The Reservation got its first taste of the benefits of photovoltaic energy when it installed a series of solar panels on the roof of its LEED-certified Resource Management Building a few years ago.

Now, Fond du Lac’s Chuck Walt said the Reservation is in negotiations with Minnesota Power to work out the details of this new project, which he said will be able to generate enough electricity to fulfill 10 percent of the needs of the Black Bear Casino Resort.


“It takes a lot of power to run that kind of operation 24/7,” said Walt. “This new project should be very helpful as far as that goes.”

Though the Reservation has not yet secured a site for the solar farm, Walt said they are looking in the proximity of the Casino Resort. He said an “array” of the size being considered would require approximately 10 acres of land.

With an estimated price tag of $2.5 million, Walt said the Reservation plans to partner on the project using some of its own resources, supplying about half a million dollars of the total cost. And while the project is still in the contracting and engineering phase, Walt said the hope is that construction could get underway as early as next year.

He said the project aligns itself nicely with the Band’s strategic plan to embrace alternative power sources such as solar, wind and biofuels, and it had already begun to “put some plans together” when Minnesota Power stepped up to the plate.

“Minnesota Power was aware that we had an interest in pursuing this,” said Walt. “It was nice they would consider the Band as a partner. We have long embraced the Kyoto Protocol [to reduce emissions of carbon dioxide generated mostly by electricity, coal, and steel plants] and have actively looked at ways to protect the environment and conserve energy.”

Minnesota Power spokesman Amy Rutledge said the company has partnered with the Fond du Lac Reservation on many initiatives over the years, including conservation projects, consultation on Minnesota Power’s St. Louis River Hydro Project, environmental water quality studies such as mercury studies at Thomson Reservoir, advanced biomass exploration and a host of others.

“Because of that partnership, Fond du Lac is a natural partner to suggest to the EPA as a partner in this solar funding,” she said.

A document issued by the United States Environmental Protection Agency (EPA) in July states the Fond du Lac project and others are part of a settlement with Minnesota Power to resolve claims that the company violated the provisions of the Clean Air Act by “unlawfully constructing major modifications at its plants without obtaining required permits and installing and operating the best available air pollution control technology as the Act requires.”


Minnesota Power begs to differ.

“It’s important to note that we did not violate air quality standards, rather there has been a long standing disagreement regarding the interpretation about what constitutes normal maintenance at power plants,” said Rutledge. “And in the best interest of all of our stakeholders, we chose to pursue settlement with EPA and avoid lengthy and costly litigation. There have been more than 25 other utilities that have also settled.”

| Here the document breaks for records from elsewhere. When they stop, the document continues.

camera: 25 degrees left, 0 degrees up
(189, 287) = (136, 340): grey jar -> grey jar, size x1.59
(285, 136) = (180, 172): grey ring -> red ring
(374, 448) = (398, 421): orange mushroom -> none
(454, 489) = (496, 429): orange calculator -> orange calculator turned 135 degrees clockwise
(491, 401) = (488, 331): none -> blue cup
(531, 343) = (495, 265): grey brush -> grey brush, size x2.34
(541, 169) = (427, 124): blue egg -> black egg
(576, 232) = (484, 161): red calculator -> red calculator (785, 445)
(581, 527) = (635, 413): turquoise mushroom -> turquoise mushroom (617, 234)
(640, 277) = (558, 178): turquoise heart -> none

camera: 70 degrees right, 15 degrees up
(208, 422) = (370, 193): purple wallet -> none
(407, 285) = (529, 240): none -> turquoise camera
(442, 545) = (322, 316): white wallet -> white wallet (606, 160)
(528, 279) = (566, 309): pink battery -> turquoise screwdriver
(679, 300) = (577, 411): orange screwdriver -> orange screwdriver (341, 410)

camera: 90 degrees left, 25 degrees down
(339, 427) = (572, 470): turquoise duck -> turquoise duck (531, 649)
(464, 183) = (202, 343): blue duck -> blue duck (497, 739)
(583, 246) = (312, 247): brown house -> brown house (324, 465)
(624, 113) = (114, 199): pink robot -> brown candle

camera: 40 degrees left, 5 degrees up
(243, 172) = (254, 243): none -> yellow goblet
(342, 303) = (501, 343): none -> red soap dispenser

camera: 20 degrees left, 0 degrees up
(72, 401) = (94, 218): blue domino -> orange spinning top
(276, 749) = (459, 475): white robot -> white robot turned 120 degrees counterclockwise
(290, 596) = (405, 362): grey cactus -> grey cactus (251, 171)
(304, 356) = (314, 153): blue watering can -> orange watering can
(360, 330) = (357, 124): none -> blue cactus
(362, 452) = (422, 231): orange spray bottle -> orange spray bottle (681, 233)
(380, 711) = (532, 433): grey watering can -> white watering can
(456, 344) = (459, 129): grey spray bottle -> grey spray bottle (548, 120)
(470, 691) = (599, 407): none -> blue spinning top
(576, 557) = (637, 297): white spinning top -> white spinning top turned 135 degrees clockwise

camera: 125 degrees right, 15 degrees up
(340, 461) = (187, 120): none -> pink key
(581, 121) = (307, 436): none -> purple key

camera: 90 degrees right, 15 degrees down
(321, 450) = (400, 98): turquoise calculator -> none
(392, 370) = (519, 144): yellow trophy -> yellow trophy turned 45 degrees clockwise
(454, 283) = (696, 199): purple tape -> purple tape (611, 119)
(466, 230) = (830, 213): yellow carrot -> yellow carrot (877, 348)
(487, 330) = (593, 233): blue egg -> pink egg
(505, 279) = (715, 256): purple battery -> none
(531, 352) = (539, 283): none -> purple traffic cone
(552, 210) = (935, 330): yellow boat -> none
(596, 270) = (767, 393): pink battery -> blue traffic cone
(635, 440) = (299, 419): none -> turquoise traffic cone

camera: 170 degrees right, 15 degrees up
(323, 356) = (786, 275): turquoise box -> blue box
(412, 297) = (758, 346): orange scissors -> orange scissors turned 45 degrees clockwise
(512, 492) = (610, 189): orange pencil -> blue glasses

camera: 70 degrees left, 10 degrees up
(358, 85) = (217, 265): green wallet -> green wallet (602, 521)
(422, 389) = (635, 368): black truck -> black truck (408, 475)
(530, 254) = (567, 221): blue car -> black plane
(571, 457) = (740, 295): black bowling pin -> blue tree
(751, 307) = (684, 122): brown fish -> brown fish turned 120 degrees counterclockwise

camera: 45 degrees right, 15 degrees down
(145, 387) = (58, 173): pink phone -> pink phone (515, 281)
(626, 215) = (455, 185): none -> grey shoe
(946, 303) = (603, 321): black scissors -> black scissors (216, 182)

The EPA document goes on to state that the proposed consent decree in the settlement requires Minnesota Power to spend $4.2 million on environmental mitigation projects, including the large-scale Fond du Lac photovoltaic project.

According to Rutledge, the settlement is still subject to court acceptance.

“The settlement has gone through public comment and we await final court approval before advancing any of the mitigation projects,” stated Rutledge.

In any case, both Minnesota Power and the Fond du Lac Band believe the proposed solar energy project is a worthwhile one to pursue.

“We believe this solar project is a win-win in that it is something that Fond du Lac wants to develop, and Minnesota Power is pleased to support the project financially, in the context of this EPA settlement,” said Rutledge.